My children love croutons! Admittedly, I love croutons as well. I think they are a fabulous snack all by themselves or tossed into a soup or salad. Most people don’t realize how easy it is to make their own croutons. These gluten-free cornbread croutons are so easy to make and so delicious!
Throughout the week, we eat many meatless meals “just because” but during Lent our family never eats meat on Fridays so I try to get creative with easy and vegetarian Friday meals. This past week, I decided to serve Black Bean Soup with Cornbread Croutons. It was a great combination.
For this “recipe” I used leftover corn bread, sliced it into crouton sized pieces, drizzled them with olive oil and spices, and toasted them in the oven.
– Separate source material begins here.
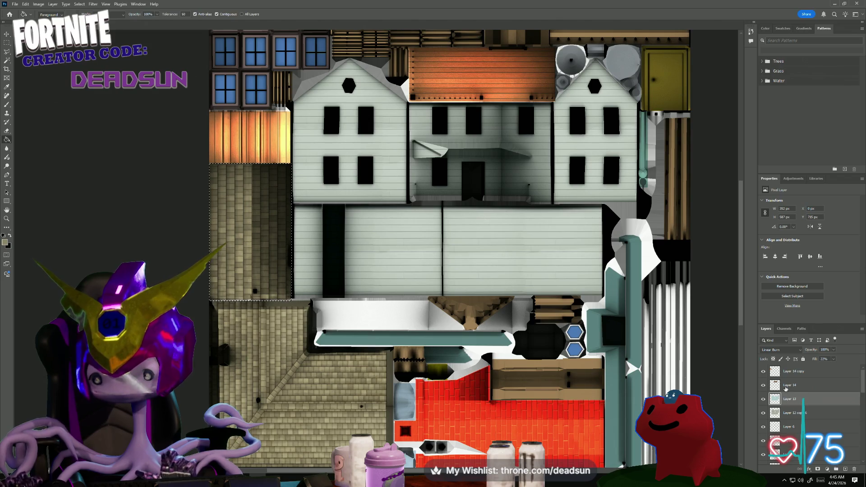
Set the layer to Normal blending, compare the roof and siding layers, and sample the white wall colour.
left_click(793, 352)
So easy! So delicious! Bob’s Red Mill makes a great gluten free Cornbread Flour Mix and one package makes a large amount of corn bread – even too much for the six of us to eat. A few days after I made a batch of corn bread I still had about 1/2 of it remaining. Croutons are best made from bread that is not fresh – croutons are the perfect use for bread that is a few days old.
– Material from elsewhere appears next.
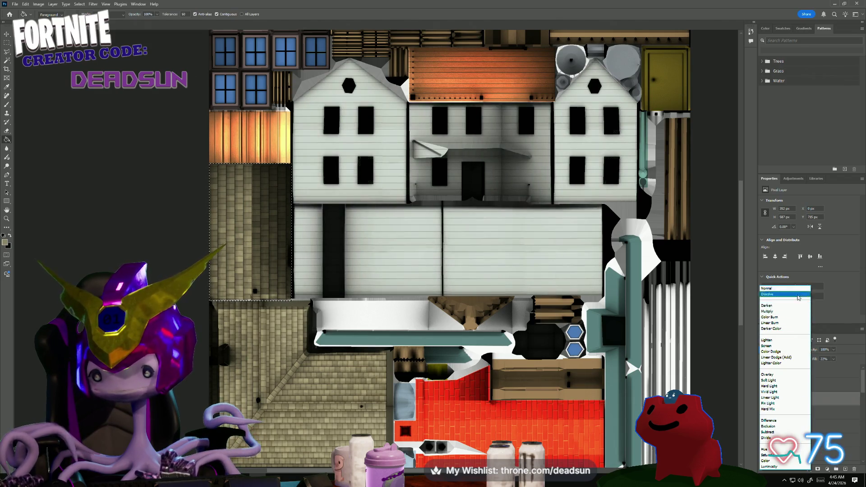
left_click(772, 287)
Directions: Cut bread into bite-sized pieces, put into a large bowl. Drizzle with olive oil. Season with your favorite spices – you can use sea salt, crushed garlic, pepper, or nothing at all. Gently toss the bread using your hands or two large spoons. Spread bread on a cookie pan (I used parchment paper to prevent sticking.) Cook at 375 degrees for about 20 to 25 minutes. Using a spatula, roughly turn the bread about halfway through the cooking time. If your oven seems to run hot, you might be done by 20 minutes.